This is another hot topic on the blogs and forums that discuss such things. See the slashdot discussion for examples. The reason people use the Ubuntu flavor of Linux is that it consistently gives you an upgrade every 6 months, so you don't have to be way behind the new, improved versions of programs, but 6 months is usually enough time to get a set of tested applications together.
I installed my laptop last week, and have not managed to solve the problems that my fairly trivial usage on that system shows up, so it will be a while (or maybe never) before I put it on my desktop.
The most obvious problem was that the screensaver was asking me for a password whenever I came back to it. I couldn't find a screen where I could tell it not to do that.
I also found a couple of times where the machine was hung when I came back after being gone for a while, so I removed xscreensaver, and went with gnome-screensaver, which does have a screen to tell it not to ask for a password, but it ignores it.
The machine also hung in gnome-screensaver, so I told it not to run. But it's still asking me for a password.

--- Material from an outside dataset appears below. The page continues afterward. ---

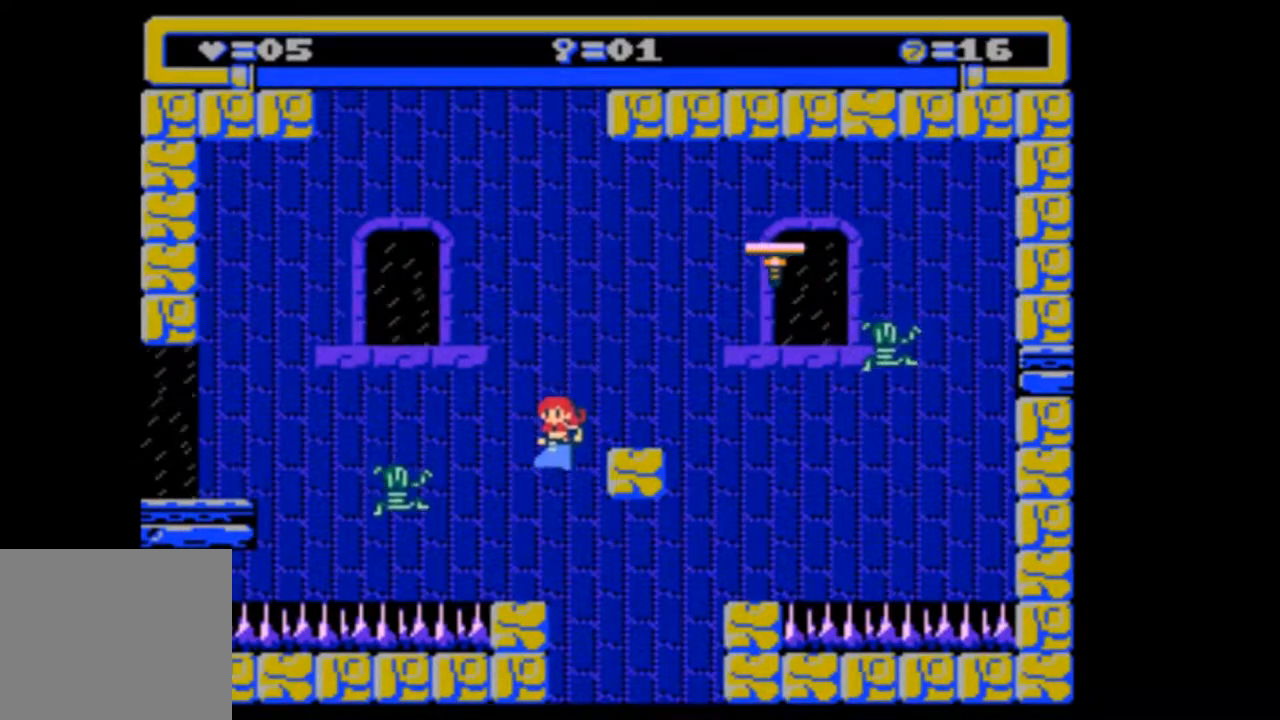
{"buttons": ["DPAD_RIGHT"], "events": [[167, "DPAD_RIGHT", "down"]]}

This is not behavior I can put up with on the desktop, and if just going away from the computer is going to break things this badly, I would say the distribution probably got inadequate testing.
On the other hand, I haven't yet found any major problems when I'm actually using the computer. Firefox, rhythmbox, and Adobe digital editions under Wine all work fine. There's one little glitch with the firefox packaging -- you expect there to be a little firefox icon at the top of the screen. There is a firefox button, but it's blank. This is the kind of problem you expect to encounter in a new distribution. Changing your screensaver options on you with no path to get them back again is not.
Apparently there are people in the world for whom this upgrade was easier than the one last April, but I'm not one of them.